Required action: Every entry below should be printed again exactly as it reads.

== == ==

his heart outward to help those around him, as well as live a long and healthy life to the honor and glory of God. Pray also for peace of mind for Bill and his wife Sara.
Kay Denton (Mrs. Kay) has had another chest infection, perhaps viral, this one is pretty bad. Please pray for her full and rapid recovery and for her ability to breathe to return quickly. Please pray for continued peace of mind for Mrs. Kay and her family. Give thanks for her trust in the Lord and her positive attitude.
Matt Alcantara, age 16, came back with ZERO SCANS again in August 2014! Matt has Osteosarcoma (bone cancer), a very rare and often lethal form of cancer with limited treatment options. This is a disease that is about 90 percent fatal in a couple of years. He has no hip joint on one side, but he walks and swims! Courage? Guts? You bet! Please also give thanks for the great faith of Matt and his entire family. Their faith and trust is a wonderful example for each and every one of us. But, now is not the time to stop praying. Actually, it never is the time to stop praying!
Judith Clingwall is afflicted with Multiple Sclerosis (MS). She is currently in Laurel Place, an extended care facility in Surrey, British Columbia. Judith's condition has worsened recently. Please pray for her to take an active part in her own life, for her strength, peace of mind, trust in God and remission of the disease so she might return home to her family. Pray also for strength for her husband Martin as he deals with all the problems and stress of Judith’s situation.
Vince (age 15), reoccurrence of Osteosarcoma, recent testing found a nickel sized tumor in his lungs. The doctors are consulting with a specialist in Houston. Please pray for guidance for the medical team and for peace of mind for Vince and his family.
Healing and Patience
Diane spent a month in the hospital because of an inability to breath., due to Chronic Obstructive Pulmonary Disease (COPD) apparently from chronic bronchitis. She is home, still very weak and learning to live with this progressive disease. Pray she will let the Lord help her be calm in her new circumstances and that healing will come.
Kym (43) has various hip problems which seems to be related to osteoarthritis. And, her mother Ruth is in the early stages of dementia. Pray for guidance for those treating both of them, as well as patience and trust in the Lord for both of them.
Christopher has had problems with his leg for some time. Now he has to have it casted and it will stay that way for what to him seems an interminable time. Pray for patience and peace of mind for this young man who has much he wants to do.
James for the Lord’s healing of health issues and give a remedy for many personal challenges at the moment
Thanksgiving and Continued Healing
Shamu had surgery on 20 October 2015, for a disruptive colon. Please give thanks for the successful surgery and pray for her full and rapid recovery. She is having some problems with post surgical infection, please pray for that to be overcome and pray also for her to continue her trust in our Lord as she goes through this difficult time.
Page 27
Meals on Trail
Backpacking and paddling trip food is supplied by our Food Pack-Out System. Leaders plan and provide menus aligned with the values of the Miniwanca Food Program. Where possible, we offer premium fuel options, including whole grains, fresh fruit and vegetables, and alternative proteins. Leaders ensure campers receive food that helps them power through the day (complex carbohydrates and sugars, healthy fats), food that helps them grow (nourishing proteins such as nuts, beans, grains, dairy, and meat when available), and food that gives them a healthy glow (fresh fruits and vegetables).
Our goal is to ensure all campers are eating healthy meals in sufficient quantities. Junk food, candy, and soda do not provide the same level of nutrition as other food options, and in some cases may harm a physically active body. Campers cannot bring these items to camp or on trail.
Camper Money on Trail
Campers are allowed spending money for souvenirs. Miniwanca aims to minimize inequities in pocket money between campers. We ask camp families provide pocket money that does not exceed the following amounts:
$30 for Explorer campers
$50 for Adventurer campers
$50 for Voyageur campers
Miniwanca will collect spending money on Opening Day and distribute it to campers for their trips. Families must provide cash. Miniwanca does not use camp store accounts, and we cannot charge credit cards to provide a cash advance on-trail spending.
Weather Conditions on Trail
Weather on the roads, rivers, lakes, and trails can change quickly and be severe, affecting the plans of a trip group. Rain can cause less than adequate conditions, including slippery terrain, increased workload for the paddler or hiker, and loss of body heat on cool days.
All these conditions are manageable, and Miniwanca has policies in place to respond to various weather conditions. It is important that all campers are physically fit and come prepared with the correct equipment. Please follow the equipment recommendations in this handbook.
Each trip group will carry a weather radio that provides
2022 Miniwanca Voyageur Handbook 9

== == ==

Task result:
his heart outward to help those around him, as well as live a long and healthy life to the honor and glory of God. Pray also for peace of mind for Bill and his wife Sara.
Kay Denton (Mrs. Kay) has had another chest infection, perhaps viral, this one is pretty bad. Please pray for her full and rapid recovery and for her ability to breathe to return quickly. Please pray for continued peace of mind for Mrs. Kay and her family. Give thanks for her trust in the Lord and her positive attitude.
Matt Alcantara, age 16, came back with ZERO SCANS again in August 2014! Matt has Osteosarcoma (bone cancer), a very rare and often lethal form of cancer with limited treatment options. This is a disease that is about 90 percent fatal in a couple of years. He has no hip joint on one side, but he walks and swims! Courage? Guts? You bet! Please also give thanks for the great faith of Matt and his entire family. Their faith and trust is a wonderful example for each and every one of us. But, now is not the time to stop praying. Actually, it never is the time to stop praying!
Judith Clingwall is afflicted with Multiple Sclerosis (MS). She is currently in Laurel Place, an extended care facility in Surrey, British Columbia. Judith's condition has worsened recently. Please pray for her to take an active part in her own life, for her strength, peace of mind, trust in God and remission of the disease so she might return home to her family. Pray also for strength for her husband Martin as he deals with all the problems and stress of Judith’s situation.
Vince (age 15), reoccurrence of Osteosarcoma, recent testing found a nickel sized tumor in his lungs. The doctors are consulting with a specialist in Houston. Please pray for guidance for the medical team and for peace of mind for Vince and his family.
Healing and Patience
Diane spent a month in the hospital because of an inability to breath., due to Chronic Obstructive Pulmonary Disease (COPD) apparently from chronic bronchitis. She is home, still very weak and learning to live with this progressive disease. Pray she will let the Lord help her be calm in her new circumstances and that healing will come.
Kym (43) has various hip problems which seems to be related to osteoarthritis. And, her mother Ruth is in the early stages of dementia. Pray for guidance for those treating both of them, as well as patience and trust in the Lord for both of them.
Christopher has had problems with his leg for some time. Now he has to have it casted and it will stay that way for what to him seems an interminable time. Pray for patience and peace of mind for this young man who has much he wants to do.
James for the Lord’s healing of health issues and give a remedy for many personal challenges at the moment
Thanksgiving and Continued Healing
Shamu had surgery on 20 October 2015, for a disruptive colon. Please give thanks for the successful surgery and pray for her full and rapid recovery. She is having some problems with post surgical infection, please pray for that to be overcome and pray also for her to continue her trust in our Lord as she goes through this difficult time.
Page 27
Meals on Trail
Backpacking and paddling trip food is supplied by our Food Pack-Out System. Leaders plan and provide menus aligned with the values of the Miniwanca Food Program. Where possible, we offer premium fuel options, including whole grains, fresh fruit and vegetables, and alternative proteins. Leaders ensure campers receive food that helps them power through the day (complex carbohydrates and sugars, healthy fats), food that helps them grow (nourishing proteins such as nuts, beans, grains, dairy, and meat when available), and food that gives them a healthy glow (fresh fruits and vegetables).
Our goal is to ensure all campers are eating healthy meals in sufficient quantities. Junk food, candy, and soda do not provide the same level of nutrition as other food options, and in some cases may harm a physically active body. Campers cannot bring these items to camp or on trail.
Camper Money on Trail
Campers are allowed spending money for souvenirs. Miniwanca aims to minimize inequities in pocket money between campers. We ask camp families provide pocket money that does not exceed the following amounts:
$30 for Explorer campers
$50 for Adventurer campers
$50 for Voyageur campers
Miniwanca will collect spending money on Opening Day and distribute it to campers for their trips. Families must provide cash. Miniwanca does not use camp store accounts, and we cannot charge credit cards to provide a cash advance on-trail spending.
Weather Conditions on Trail
Weather on the roads, rivers, lakes, and trails can change quickly and be severe, affecting the plans of a trip group. Rain can cause less than adequate conditions, including slippery terrain, increased workload for the paddler or hiker, and loss of body heat on cool days.
All these conditions are manageable, and Miniwanca has policies in place to respond to various weather conditions. It is important that all campers are physically fit and come prepared with the correct equipment. Please follow the equipment recommendations in this handbook.
Each trip group will carry a weather radio that provides
2022 Miniwanca Voyageur Handbook 9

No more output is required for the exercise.